# how does your state rank?



## KenpoTex (Feb 7, 2008)

The Brady Campaign *spits and mutters something the censor won't allow* has released their report card regarding state gun laws.  In this case, bad is good since their definition of "good" means that the state oppresses the freedom of its citizens.
I'm proud to say MO is tied for next-to-last (though there are inaccuracies in their info...we should be tied for last along with KY and OK ).

http://www.bradycampaign.org/xshare/pdf/scorecard/2007/2007_scorecard_rankings.pdf


----------



## Grenadier (Feb 7, 2008)

Hmm, they rated Alabama higher than they should have.  

They claim that Alabama is a "may-issue" state for concealed carry, and that the police have the power to deny a permit to anyone.  While that may be true, had they done their research, they would find that anyone who has a clean record, behaves while filling out and turning the application, never gets denied.  

If anything, Alabama is pretty much a "shall issue" state, and it's much easier for law-abiding folks to get permits here than in many "shall issue" states.  


Then again, the Brady Campaign has always been known for flat-out ignorance and distortion of the facts.


----------



## Brian R. VanCise (Feb 7, 2008)

Fascinating that Michigan is number 10 as you can get a CPL here very easily. (with one day of training)

============

■ Set of tasks:
1. In the forum thread on state gun law rankings, how much training does Brian R. VanCise say it takes to get a CPL in Michigan?
2. Please carry on the forum thread on state gun law rankings from its last post.

■ Entries shown:

============

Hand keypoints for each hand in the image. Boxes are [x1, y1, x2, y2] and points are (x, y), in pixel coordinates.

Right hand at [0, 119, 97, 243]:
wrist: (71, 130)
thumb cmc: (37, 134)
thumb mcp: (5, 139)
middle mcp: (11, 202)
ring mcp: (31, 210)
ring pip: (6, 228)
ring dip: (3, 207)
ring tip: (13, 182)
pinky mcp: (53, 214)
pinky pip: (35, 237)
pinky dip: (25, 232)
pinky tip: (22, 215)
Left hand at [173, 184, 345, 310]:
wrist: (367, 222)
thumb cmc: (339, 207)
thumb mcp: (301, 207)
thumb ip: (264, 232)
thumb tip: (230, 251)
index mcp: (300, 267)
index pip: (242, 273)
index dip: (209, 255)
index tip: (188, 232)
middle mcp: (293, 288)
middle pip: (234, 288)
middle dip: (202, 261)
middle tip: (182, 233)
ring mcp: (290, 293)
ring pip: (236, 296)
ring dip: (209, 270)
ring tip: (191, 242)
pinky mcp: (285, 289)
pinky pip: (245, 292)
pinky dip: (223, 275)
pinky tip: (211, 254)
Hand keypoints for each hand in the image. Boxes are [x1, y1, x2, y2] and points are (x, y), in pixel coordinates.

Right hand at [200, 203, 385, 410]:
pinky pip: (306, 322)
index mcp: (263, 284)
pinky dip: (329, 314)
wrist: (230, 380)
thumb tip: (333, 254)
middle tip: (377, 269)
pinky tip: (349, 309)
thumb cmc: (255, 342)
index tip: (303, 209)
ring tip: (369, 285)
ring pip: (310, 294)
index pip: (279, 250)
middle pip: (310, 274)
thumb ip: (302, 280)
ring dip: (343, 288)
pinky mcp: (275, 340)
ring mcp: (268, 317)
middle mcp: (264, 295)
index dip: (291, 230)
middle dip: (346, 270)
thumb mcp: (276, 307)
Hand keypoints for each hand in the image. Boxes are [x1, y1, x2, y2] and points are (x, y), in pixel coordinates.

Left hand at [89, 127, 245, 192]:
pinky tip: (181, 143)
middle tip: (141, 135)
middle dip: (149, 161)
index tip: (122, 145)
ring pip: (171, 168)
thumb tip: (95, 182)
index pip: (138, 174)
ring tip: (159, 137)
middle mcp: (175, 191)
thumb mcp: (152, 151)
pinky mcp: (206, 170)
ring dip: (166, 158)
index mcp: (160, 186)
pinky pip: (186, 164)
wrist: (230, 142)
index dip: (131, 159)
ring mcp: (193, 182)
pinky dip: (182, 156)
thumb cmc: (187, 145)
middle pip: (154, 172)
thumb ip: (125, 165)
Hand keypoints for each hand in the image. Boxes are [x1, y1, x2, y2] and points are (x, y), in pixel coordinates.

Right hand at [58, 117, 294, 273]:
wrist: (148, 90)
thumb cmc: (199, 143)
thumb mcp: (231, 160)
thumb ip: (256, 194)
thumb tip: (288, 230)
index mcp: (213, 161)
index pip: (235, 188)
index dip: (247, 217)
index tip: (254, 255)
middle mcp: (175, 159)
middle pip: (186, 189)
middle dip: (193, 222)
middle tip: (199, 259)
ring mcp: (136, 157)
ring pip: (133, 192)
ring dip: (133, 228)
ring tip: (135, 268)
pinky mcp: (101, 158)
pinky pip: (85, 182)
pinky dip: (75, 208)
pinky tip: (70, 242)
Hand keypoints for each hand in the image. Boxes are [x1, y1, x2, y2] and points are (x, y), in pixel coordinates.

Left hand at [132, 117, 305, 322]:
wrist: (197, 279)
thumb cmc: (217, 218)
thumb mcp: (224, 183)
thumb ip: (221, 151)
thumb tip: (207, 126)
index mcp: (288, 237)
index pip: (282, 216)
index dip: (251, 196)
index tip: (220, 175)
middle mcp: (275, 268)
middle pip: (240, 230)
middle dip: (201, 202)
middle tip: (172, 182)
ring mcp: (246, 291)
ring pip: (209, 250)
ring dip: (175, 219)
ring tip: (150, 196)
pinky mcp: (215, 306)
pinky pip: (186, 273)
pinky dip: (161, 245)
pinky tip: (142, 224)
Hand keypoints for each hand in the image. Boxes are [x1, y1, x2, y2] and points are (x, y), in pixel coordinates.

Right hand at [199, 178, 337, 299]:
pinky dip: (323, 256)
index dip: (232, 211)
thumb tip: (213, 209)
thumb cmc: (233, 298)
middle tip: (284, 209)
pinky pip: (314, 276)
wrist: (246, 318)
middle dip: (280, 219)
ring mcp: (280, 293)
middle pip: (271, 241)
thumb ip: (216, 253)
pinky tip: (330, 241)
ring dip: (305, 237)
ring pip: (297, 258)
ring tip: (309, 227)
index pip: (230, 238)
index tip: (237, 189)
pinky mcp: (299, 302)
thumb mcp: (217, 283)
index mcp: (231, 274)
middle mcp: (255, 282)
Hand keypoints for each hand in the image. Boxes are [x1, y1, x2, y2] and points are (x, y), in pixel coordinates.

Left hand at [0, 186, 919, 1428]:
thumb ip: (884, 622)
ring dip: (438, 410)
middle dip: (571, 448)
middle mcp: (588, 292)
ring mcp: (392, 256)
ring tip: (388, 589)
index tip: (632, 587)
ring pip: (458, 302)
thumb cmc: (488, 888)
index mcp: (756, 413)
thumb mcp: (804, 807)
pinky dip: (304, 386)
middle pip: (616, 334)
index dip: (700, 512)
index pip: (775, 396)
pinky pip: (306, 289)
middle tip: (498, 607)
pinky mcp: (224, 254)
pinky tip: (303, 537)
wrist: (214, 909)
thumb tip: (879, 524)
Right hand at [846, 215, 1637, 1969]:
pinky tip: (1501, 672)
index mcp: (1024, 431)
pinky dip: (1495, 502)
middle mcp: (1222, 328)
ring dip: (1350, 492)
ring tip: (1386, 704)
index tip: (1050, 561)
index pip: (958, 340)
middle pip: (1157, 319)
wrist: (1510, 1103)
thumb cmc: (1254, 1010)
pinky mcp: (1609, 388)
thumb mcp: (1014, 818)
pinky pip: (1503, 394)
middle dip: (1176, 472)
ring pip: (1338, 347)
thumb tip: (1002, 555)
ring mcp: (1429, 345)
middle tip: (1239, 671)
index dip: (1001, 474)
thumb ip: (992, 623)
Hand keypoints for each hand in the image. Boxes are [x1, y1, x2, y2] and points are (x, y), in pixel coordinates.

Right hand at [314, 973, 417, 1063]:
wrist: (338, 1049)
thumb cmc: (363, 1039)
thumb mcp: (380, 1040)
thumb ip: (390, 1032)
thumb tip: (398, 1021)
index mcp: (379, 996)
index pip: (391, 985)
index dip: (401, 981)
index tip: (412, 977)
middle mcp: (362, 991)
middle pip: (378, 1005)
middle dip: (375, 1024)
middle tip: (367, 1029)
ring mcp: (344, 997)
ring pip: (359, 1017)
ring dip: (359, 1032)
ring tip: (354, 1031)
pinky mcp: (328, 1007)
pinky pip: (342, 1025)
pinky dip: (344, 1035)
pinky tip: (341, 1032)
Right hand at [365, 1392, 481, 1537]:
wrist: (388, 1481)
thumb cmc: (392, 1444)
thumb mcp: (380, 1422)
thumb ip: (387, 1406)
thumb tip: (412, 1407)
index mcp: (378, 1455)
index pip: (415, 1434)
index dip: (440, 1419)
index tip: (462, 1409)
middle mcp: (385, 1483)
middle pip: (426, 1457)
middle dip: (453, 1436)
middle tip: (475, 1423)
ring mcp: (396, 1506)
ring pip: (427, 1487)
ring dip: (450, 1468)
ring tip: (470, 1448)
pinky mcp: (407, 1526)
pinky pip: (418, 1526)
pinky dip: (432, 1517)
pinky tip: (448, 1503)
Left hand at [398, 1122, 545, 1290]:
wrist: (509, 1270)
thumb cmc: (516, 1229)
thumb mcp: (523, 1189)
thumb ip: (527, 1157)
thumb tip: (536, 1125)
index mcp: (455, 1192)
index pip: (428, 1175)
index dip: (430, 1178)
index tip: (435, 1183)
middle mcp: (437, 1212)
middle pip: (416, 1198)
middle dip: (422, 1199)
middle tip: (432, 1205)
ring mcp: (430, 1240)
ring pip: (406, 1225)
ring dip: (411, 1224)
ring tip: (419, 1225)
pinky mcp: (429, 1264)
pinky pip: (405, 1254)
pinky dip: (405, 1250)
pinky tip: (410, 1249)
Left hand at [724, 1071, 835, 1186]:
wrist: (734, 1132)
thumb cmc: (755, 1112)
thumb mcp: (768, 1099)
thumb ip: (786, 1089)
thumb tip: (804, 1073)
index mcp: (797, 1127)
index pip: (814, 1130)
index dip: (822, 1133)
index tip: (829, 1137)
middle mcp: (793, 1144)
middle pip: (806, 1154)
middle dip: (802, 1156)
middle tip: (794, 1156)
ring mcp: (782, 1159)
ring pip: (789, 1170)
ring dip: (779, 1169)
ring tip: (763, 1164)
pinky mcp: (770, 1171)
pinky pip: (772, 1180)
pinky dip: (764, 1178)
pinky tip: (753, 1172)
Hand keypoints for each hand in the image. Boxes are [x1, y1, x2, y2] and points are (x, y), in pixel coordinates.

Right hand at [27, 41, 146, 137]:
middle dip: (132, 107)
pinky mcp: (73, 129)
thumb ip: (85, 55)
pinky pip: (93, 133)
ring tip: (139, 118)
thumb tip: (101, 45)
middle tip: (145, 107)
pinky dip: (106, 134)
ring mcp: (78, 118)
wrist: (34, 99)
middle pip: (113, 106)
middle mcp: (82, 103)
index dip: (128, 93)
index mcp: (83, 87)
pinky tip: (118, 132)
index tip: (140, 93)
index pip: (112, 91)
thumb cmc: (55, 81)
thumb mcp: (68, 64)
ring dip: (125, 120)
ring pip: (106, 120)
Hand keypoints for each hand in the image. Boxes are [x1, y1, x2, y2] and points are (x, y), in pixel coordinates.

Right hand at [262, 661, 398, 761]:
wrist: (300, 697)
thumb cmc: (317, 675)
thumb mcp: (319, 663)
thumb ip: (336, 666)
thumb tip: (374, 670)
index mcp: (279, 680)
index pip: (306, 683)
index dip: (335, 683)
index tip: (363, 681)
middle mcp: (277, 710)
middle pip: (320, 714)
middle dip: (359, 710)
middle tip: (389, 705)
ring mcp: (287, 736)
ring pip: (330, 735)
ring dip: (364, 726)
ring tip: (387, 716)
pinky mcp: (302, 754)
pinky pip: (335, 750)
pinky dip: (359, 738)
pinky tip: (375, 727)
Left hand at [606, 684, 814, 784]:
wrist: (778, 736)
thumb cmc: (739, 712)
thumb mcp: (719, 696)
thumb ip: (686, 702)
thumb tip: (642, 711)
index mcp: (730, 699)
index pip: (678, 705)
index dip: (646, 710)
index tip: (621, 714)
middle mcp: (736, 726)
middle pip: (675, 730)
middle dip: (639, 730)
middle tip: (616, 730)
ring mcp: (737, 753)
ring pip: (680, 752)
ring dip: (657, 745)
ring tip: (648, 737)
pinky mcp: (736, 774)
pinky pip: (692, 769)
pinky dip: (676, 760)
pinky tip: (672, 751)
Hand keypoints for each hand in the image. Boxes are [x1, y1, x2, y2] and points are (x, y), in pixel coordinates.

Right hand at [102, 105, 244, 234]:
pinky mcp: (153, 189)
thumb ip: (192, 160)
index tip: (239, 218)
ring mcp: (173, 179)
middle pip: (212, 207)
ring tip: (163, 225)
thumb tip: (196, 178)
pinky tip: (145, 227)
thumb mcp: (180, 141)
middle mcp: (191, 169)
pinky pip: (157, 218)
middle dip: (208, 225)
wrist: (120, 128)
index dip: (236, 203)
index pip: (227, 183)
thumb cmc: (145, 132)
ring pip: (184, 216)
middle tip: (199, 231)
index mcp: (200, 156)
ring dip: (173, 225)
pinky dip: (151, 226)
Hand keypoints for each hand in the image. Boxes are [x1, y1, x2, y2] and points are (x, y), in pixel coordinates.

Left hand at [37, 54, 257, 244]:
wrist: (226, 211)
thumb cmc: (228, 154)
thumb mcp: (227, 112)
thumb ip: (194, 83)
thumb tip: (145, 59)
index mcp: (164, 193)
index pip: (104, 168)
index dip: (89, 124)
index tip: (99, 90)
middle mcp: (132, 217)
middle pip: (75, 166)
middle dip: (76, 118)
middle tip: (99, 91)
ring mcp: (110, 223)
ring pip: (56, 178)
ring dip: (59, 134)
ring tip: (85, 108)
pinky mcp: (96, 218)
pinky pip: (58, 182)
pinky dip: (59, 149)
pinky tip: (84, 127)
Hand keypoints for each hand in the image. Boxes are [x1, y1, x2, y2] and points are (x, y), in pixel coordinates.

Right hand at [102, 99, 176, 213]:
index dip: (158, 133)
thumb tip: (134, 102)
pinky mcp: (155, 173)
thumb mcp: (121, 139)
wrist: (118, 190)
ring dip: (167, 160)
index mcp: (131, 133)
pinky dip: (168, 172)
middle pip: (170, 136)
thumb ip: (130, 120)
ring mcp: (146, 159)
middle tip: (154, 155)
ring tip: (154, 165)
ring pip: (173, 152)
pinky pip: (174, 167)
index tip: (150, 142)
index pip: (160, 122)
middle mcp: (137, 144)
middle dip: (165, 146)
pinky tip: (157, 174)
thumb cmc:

============

■ Exercise responses:
1. One day of training.

2.
----------



## terryl965 (Feb 7, 2008)

Well Texas is tied for 29th


----------



## Xue Sheng (Feb 7, 2008)

6th


----------



## tellner (Feb 7, 2008)

Fourteen. Hmm. We'll have to do worse next time.

Seriously, that's very strange. Oregon is "shall issue" with range protection and preemption. You can own Class III weapons, and open carry is technically legal in much of the State. I can't see how this makes my State more restrictive than Colorado which has none of that or Alabama which is gun-friendly but which is actually "may issue" or Washington which doesn't permit ownership of Class III at all.


----------



## thardey (Feb 7, 2008)

tellner said:


> Fourteen. Hmm. We'll have to do worse next time.
> 
> Seriously, that's very strange. Oregon is "shall issue" with range protection and preemption. You can own Class III weapons, and open carry is technically legal in much of the State. I can't see how this makes my State more restrictive than Colorado which has none of that or Alabama which is gun-friendly but which is actually "may issue" or Washington which doesn't permit ownership of Class III at all.



I saw one of those before, and had the same questions. I think our "good" rating had something to do with the required instant background checks, and the 21 age for pistols. Stuff that I don't feel to bad about having.


----------



## thardey (Feb 7, 2008)

Here, this link provides more detail.

http://www.bradycampaign.org/legislation/state/

Oregon still only scored 18% on their little test, mostly because of insignificant little stuff.


----------



## shesulsa (Feb 7, 2008)

Tied with Orygun and Virginya at 14. Makes sense, but ... I think we're a little more lenient than OR ... not by much, but ... whatever.


----------



## Doc_Jude (Feb 7, 2008)

Kalifornistan. 
*Numbah 1!!!*


----------



## thardey (Feb 7, 2008)

Doc_Jude said:


> Kalifornistan.
> *Numbah 1!!!*



You must be so proud.

Sometimes I get weirded out just by living 30 miles from the border.


----------



## Doc_Jude (Feb 7, 2008)

thardey said:


> You must be so proud.
> 
> Sometimes I get weirded out just by living 30 miles from the border.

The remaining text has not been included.